When I first came across this article I thought it would be a great example of a living laboratory, but after reviewing the information that we had gone over in class (such as Medical Apartheid and Working Cures), I had difficulty in drawing comparisons that would equate our class’s understanding and the article’s view of Living Laboratories. What initially caught my eye about this article was its comment on the long term effects of torture and how tortured prisoners’ pasts have affected their present interactions and health. This reminded me of the rooted distrust that African-Americans had towards western doctors due to the scientific racism and non-consensual experiments African-Americans have been subjected to in the past. Where the difference appears to lie however is between the environments from which the two originate. While the African-American distrust of doctors stems from the non-consensual experiments their people have been subjected to by western medical professionals, the tortured prisoner’s psychological effects stem the non-consensual procedures that prisoners have been subjected to by American torturers.

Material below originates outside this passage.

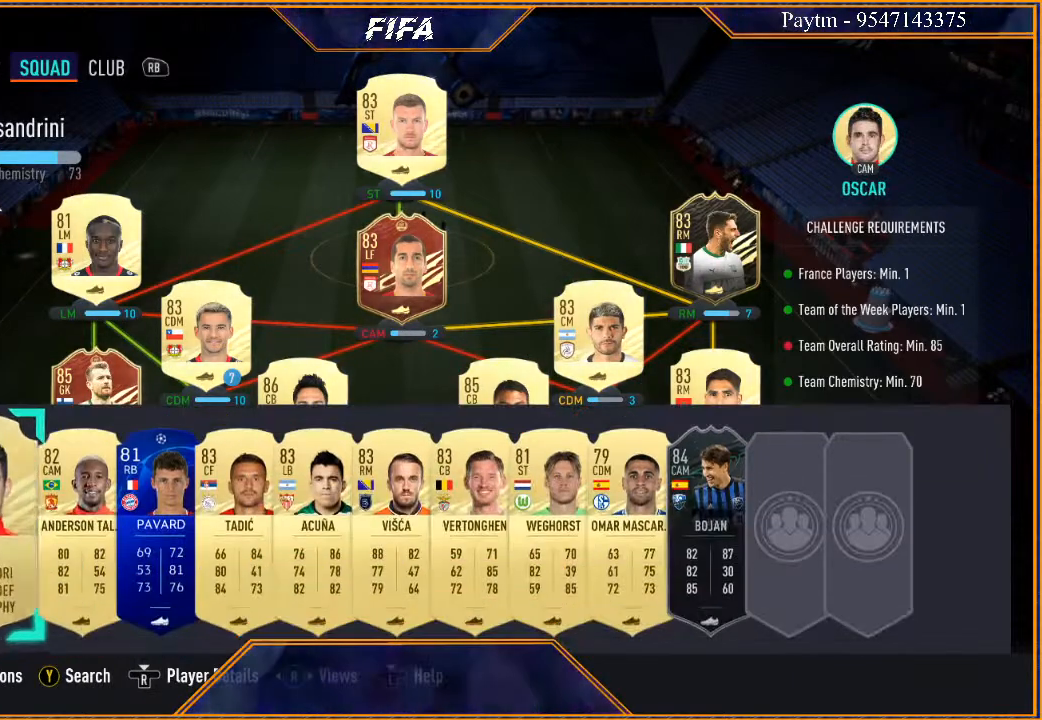
{"buttons": ["A"], "left_stick": "center", "right_stick": "center", "events": [[500, "A", "down"]]}
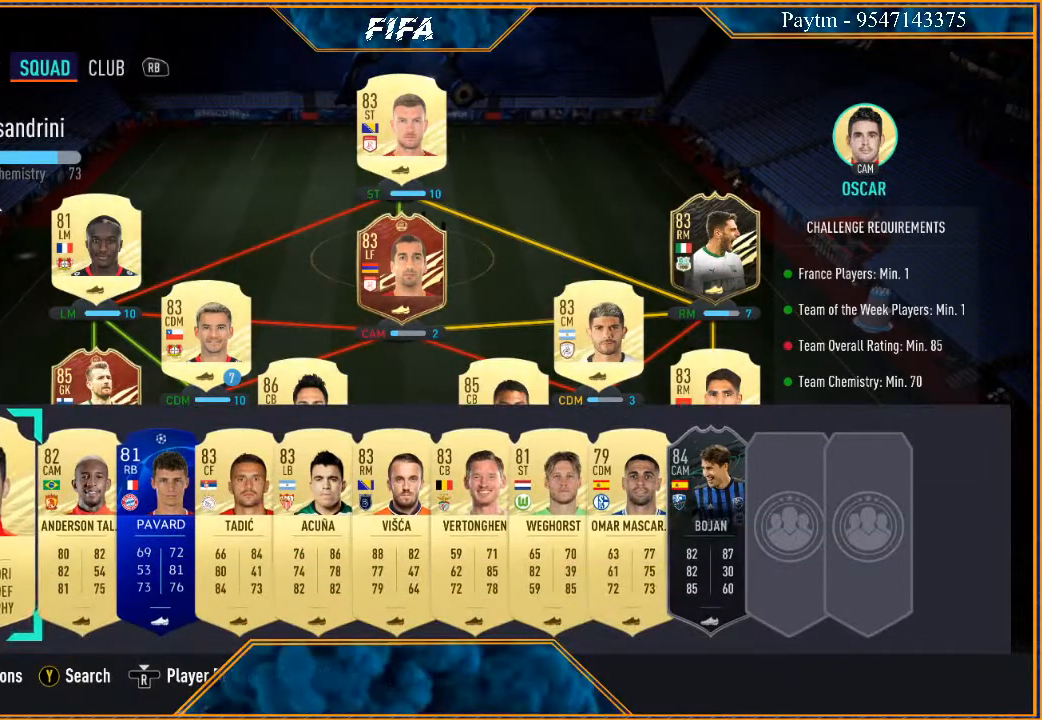
{"buttons": [], "left_stick": "center", "right_stick": "center", "events": [[133, "A", "up"], [233, "left_stick", "up"], [367, "left_stick", "center"]]}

Together as a class, we came up with lists of what an unsound living laboratory looks like compared to what a living laboratory should look like. I compared the list of values that we came up with to the values that were not involved within the US’s torture procedures. In doing so I found various similarities that convinced me that torture victims face a similar form of victimization that those subjected to unregulated livings laboratories do. At the same time, I still find myself plagued with various questions about said similarities that remain unanswered:

Firstly the idea of “non-consent”: Prisoners do not appear to have consent. The article articulates that consent from prisoners within the parameters of the subject’s torture is minuscule to almost nonexistent. The question that this concept begs is what rights are guaranteed to prisoners of war and how do these rights come into play when subjecting said prisoners to torture? Secondly, the idea of the “unequal power dynamic”: Being that prisoners are prisoners and that they have no power in the environments in which they are held, any experiments or procedures that they are subjected to are completely out of the realms of their control. This feeds into the idea of consent as well. With little to no power, prisoners would appear face the same unbalance of power as would victims of an unregulated living laboratory. And thirdly, the idea of having a “regulated/ controlled environment”: What does a regulated/ controlled environment look like when it comes to torture? Do regulations come into play when torturing a person? How are said regulations decided and executed? What guarantees are there to make sure that the torturer is meeting said regulations?